### The problem
For each line in the data that includes "подразделам", make a copy.

### Excerpted data
──────
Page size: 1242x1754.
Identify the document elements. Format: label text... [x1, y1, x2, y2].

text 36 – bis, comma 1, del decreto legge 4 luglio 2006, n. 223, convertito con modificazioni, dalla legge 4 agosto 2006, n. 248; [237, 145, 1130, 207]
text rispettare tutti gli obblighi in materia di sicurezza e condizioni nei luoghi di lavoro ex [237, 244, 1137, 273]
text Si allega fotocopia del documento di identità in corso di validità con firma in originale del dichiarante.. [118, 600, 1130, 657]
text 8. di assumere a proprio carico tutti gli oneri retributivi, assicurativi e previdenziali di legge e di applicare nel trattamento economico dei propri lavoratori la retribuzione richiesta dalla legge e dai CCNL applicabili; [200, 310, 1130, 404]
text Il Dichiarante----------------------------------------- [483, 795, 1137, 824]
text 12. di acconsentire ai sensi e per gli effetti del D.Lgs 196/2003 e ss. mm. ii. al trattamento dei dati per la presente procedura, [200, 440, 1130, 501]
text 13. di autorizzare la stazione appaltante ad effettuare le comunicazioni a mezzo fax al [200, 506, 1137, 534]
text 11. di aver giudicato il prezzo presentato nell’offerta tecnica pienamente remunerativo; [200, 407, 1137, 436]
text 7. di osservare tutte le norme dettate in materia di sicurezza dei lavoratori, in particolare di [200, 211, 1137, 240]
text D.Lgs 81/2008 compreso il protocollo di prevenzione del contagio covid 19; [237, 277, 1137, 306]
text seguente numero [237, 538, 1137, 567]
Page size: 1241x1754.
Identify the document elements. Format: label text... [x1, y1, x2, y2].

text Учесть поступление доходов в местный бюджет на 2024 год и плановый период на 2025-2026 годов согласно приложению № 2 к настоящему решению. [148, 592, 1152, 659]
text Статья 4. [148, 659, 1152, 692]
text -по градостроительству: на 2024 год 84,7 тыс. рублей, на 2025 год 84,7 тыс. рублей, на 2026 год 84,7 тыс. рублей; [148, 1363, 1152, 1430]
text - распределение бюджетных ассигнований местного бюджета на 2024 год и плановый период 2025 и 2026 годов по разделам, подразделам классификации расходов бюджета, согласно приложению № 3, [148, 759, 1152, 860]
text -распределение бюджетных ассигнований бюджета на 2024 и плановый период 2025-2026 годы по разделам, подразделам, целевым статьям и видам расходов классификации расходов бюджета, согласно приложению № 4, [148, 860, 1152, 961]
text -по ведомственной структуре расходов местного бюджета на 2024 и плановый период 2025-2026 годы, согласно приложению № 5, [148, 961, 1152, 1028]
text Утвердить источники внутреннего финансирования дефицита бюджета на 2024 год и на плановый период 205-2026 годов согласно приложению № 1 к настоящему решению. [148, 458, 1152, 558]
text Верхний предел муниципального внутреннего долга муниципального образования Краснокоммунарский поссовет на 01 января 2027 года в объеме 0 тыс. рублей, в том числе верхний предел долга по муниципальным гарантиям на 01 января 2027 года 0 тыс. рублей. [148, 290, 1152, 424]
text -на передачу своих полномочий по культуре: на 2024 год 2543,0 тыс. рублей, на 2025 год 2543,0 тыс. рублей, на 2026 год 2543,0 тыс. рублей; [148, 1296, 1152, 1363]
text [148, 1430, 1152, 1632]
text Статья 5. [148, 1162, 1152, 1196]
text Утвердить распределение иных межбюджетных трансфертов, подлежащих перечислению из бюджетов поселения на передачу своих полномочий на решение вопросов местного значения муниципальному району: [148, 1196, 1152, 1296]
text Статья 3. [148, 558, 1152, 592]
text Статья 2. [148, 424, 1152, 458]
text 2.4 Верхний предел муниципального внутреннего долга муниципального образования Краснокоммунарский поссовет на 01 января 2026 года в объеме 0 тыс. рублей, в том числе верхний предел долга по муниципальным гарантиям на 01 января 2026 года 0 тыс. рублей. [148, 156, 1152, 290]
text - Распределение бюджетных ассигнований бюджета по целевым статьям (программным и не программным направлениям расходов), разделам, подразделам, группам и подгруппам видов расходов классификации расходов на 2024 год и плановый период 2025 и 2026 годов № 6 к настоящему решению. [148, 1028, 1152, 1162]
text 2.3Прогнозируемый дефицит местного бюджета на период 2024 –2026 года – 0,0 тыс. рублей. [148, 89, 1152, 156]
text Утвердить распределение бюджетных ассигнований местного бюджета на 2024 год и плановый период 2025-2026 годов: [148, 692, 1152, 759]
──────
### Result of the task
text - распределение бюджетных ассигнований местного бюджета на 2024 год и плановый период 2025 и 2026 годов по разделам, подразделам классификации расходов бюджета, согласно приложению № 3, [148, 759, 1152, 860]
text -распределение бюджетных ассигнований бюджета на 2024 и плановый период 2025-2026 годы по разделам, подразделам, целевым статьям и видам расходов классификации расходов бюджета, согласно приложению № 4, [148, 860, 1152, 961]
text - Распределение бюджетных ассигнований бюджета по целевым статьям (программным и не программным направлениям расходов), разделам, подразделам, группам и подгруппам видов расходов классификации расходов на 2024 год и плановый период 2025 и 2026 годов № 6 к настоящему решению. [148, 1028, 1152, 1162]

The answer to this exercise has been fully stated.